ARTICLE ▸
## START

Wednesday, October 31, 2007
Happy Reformation Day!
Luther, Zwingli, and Calvin
The Protestant Reformation was a movement in Europe that began with Martin Luther's activities in 1517 and ended with the Peace of Westphalia in 1648. The movement began as an attempt to reform the Catholic Church and led to the fracturing of Christendom. Many western Christians were troubled by what they saw as false doctrines and malpractices within the Church, particularly involving the teaching and sale of indulgences. Another major contention was the practice of buying and selling church positions (simony) and the tremendous corruption found at the time within the Church's hierarchy. This corruption was systemic at the time, even reaching the position of the Pope.
On 31 October 1517, in Saxony (in what is now Germany), Martin Luther nailed his Ninety-Five Theses to the door of the Wittenberg Castle Church, which served as a pin board for university-related announcements. These were points for debate that criticized the Church and the Pope. The most controversial points centered on the practice of selling indulgences and the Church's policy on purgatory. Luther's spiritual predecessors were men such as John Wycliffe and John Hus. Other reformers, such as Ulrich Zwingli and John Calvin, soon followed Luther's lead. Church beliefs and practices under attack by Protestant reformers included purgatory, particular judgment, devotion to Mary, the intercession of the saints, most of the sacraments, and the authority of the Pope.

## END

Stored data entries

## START

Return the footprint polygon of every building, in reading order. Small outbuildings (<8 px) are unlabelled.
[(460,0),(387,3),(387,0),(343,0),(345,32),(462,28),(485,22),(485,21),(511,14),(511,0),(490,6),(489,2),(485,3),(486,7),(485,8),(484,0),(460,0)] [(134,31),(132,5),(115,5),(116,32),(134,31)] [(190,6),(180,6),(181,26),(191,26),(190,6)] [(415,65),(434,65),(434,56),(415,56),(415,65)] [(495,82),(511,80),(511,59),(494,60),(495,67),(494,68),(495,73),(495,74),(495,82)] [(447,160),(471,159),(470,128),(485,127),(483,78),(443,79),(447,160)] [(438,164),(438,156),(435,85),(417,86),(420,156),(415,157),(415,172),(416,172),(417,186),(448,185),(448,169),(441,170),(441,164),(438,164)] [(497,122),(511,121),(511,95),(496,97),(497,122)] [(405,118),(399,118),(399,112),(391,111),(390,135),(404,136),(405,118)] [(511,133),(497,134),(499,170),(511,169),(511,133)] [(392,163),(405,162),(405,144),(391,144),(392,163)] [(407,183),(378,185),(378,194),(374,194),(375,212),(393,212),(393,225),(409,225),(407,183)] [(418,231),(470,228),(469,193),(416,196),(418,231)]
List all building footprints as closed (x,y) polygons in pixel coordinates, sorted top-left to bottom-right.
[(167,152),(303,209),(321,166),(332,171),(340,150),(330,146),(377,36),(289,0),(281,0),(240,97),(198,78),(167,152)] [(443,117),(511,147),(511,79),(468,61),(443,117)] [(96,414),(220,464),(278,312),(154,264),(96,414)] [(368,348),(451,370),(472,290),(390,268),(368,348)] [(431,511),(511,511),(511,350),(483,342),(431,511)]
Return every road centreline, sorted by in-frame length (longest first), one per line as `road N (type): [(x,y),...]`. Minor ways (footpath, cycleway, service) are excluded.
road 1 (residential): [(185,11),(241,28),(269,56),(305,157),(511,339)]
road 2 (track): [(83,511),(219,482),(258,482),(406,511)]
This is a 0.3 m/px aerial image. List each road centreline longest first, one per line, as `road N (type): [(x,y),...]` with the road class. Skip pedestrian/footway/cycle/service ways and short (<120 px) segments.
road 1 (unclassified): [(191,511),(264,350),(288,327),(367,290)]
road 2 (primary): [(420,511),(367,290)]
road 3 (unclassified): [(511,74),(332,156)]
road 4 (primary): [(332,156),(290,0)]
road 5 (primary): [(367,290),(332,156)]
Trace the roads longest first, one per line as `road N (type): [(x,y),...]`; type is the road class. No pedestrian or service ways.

## END

SET OF TASKS ▸
[A] Print the stretch of the Reformation post that begins at the words "Luther, Zwingli, and" and stops after "position of the Pope.".
[B] Answer these questions from the Reformation post:
(i) With what event did the movement end, and in what year?
(ii) To what door did Luther nail his Ninety-Five Theses?
(iii) Who are named as Luther's spiritual predecessors?
[C] Write the next part of the Reformation post, picking up after its last sentence.
The material above is separate from the Reformation post.

TASK ANSWERS ▸
[A]
Luther, Zwingli, and Calvin
The Protestant Reformation was a movement in Europe that began with Martin Luther's activities in 1517 and ended with the Peace of Westphalia in 1648. The movement began as an attempt to reform the Catholic Church and led to the fracturing of Christendom. Many western Christians were troubled by what they saw as false doctrines and malpractices within the Church, particularly involving the teaching and sale of indulgences. Another major contention was the practice of buying and selling church positions (simony) and the tremendous corruption found at the time within the Church's hierarchy. This corruption was systemic at the time, even reaching the position of the Pope.

[B]
(i) The Peace of Westphalia, in 1648.
(ii) The door of the Wittenberg Castle Church.
(iii) John Wycliffe and John Hus.

[C]
The most important Protestant groups to emerge directly from the reformation were the Lutherans, the Reformed/Calvinists/Presbyterians, the Anabaptists, and the Anglicans. Subsequent Protestant denominations generally trace their roots back to the initial Reformation traditions. It also accelerated the Catholic or Counter Reformation within the Roman Catholic Church.
The Protestant Reformation is also referred to as the "Protestant Revolution", "Protestant Revolt", and, in Germany, the "Lutheran Reformation". (From Wikipedia)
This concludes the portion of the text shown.